Have you ever seen a child with a chickenpox rash? If your pediatrician has been practicing for fewer than 20 years, chances are they haven’t seen many — maybe not any — cases of chickenpox either. According to the Centers for Disease Control and Prevention, chickenpox is no fun; it can be dangerous to many and life-threatening to some:
Chickenpox is a very contagious disease caused by the varicella-zoster virus (VZV). It causes a blister-like rash, itching, tiredness, and fever. The rash appears first on the stomach, back and face and can spread over the entire body causing between 250 and 500 itchy blisters. Chickenpox can be serious, especially in babies, adults, and people with weakened immune systems. The best way to prevent chickenpox is to get the chickenpox vaccine.
Since it became available in the U.S. in 1995, the varicella vaccine (Varivax) has been a shining public health success:
Before the vaccine was available, about 4 million people got chickenpox each year in the United States, over 10,500 of those people were hospitalized, and about 100-150 people died.
Unfortunately, says Sam DeGrave, some parents in North Carolina didn’t get the memo:
A chickenpox outbreak at a private school now ranks as North Carolina’s largest since a vaccine for the virus became available more than 20 years ago, health officials say.
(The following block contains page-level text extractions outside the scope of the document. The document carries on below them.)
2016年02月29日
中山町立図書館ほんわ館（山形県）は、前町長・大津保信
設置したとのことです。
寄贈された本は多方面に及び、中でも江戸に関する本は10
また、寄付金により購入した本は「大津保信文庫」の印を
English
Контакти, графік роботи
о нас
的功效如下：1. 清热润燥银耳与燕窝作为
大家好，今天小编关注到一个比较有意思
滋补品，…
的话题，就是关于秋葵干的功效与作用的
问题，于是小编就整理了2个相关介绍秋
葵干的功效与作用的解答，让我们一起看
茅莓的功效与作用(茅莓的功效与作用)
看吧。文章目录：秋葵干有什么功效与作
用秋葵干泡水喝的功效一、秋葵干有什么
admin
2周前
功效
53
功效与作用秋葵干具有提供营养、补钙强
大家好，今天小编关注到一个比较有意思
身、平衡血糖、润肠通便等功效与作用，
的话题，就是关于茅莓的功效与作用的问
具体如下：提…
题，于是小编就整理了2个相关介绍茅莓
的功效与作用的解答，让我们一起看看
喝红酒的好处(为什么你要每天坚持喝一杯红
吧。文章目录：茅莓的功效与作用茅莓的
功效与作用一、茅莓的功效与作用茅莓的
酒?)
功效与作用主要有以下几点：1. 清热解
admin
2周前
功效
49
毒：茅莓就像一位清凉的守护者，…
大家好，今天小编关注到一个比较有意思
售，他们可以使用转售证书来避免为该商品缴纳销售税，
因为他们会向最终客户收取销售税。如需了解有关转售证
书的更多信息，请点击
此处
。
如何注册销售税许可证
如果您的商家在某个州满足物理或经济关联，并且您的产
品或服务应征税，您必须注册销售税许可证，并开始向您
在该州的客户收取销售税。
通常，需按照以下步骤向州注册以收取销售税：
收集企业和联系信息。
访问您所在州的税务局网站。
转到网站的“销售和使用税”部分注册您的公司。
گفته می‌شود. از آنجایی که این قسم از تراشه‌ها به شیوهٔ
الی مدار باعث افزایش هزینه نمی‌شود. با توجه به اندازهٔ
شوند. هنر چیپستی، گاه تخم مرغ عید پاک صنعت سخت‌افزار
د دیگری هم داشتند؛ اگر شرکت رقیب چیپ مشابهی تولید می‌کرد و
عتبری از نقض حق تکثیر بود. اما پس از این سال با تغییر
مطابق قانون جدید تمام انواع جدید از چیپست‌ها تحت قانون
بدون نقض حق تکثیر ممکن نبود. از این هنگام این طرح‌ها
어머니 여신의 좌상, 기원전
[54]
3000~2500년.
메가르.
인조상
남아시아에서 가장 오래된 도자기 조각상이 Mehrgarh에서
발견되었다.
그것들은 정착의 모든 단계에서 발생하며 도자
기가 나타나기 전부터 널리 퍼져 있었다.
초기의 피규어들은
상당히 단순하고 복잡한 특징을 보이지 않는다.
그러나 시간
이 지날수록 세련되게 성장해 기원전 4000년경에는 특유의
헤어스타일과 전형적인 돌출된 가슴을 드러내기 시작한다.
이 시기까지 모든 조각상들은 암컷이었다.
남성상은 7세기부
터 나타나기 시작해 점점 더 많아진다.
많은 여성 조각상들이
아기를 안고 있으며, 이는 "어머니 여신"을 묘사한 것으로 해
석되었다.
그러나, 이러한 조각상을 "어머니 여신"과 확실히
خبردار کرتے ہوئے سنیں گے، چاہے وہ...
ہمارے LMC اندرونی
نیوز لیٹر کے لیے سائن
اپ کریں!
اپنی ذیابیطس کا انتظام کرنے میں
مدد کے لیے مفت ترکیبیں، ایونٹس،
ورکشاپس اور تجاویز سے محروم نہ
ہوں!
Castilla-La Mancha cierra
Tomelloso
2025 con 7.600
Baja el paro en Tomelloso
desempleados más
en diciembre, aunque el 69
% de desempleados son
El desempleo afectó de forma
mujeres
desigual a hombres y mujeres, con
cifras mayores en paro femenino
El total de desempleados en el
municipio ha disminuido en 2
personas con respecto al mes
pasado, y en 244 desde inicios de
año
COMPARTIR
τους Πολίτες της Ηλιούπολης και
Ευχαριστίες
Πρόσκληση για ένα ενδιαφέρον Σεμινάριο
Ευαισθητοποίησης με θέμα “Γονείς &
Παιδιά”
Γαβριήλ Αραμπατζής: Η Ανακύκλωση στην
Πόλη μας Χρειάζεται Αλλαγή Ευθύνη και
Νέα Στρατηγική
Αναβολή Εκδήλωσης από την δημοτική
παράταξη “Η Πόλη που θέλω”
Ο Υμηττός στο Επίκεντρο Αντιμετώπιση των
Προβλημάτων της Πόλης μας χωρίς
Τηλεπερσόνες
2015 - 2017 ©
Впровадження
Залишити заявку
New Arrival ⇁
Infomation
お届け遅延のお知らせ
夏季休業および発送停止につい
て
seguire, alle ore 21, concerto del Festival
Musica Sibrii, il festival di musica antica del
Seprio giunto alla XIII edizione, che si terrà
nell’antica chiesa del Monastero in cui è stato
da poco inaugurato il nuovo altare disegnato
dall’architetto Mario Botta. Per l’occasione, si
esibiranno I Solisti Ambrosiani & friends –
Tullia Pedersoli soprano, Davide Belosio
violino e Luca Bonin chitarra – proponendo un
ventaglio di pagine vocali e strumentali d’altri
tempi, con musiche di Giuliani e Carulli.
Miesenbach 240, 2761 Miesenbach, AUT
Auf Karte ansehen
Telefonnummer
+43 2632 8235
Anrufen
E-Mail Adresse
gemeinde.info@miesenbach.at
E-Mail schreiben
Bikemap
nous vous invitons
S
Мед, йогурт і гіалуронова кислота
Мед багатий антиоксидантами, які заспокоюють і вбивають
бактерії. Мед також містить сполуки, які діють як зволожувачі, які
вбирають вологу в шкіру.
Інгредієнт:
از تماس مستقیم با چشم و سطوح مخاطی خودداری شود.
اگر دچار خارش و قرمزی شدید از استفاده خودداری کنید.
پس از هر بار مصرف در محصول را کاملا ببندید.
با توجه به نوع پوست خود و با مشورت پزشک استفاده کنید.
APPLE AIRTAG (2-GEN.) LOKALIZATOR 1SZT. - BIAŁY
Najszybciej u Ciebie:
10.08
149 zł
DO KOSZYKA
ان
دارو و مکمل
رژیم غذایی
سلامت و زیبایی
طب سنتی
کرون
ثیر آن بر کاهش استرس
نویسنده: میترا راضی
As of Friday, 36 students at Asheville Waldorf School had contracted the varicella virus, known to most as chickenpox. The school has one of the highest vaccination religious exemption rates in the state…
Those recommendations have by and large gone unheeded by the parents of Asheville Waldorf’s 152 students — 110 of whom have not received the chickenpox vaccine, which was made available in the United States in 1995.
In October, a chickenpox outbreak sickened 38 students at a school in Clark County, Oregon, where 7.5% of the students received vaccine exemptions last year for medical, religious, or personal reasons. Unvaccinated children who may have been exposed to a classmate with chickenpox are required to be quarantined at home for 21 days before they are allowed to return to school (and to the rest of society, since they are potentially contagious to other people, including adults, in their community).
“Chickenpox is no big deal,” you might be telling yourself. “We all got chickenpox when we were kids and we were fine.” Well, not everyone did fine. Chickenpox is usually mild, yes, and aside from the uncomfortable, itchy rash that lasts for about a week and maybe a little fever, most people do recover uneventfully. But like any virus that makes people sick, the varicella-zoster virus can lead to significant and unpredictable complications including infected skin rashes (in this day and age of methicillin-resistant Staph. aureus (MRSA) bacteria, skin infections may be hard to contain and even harder to treat), dehydration requiring hospitalization and intravenous fluids, pneumonia, and encephalitis that causes brain swelling. And having chickenpox in childhood raises the risk of getting shingles — a painfully debilitating and commonly brutal reprise of the chickenpox virus — as an adult. (The risk of shingles is much less in those who received chickenpox vaccine as children.)
I had chickenpox when I was four or five years old. My rash was a pretty bad one but I recovered. My parents, who experienced measles and whooping cough themselves, and paralytic polio among their peers, put me at the front of the line for every childhood vaccine that was available and would have gladly prevented the pain and inconvenience of chickenpox in their children if a vaccine had been available then. They would have been pleased last week when after weeks of waiting for the national shortage of Shingrix to ease, I received the first of two doses of the new shingles vaccine. It hurt going in, I felt a little chilled later that night, and my arm was sore for a couple of days after. Mild side effects vs. getting shingles. Hmmm… Even if the side effects were more significant, it would have been a shot worth taking.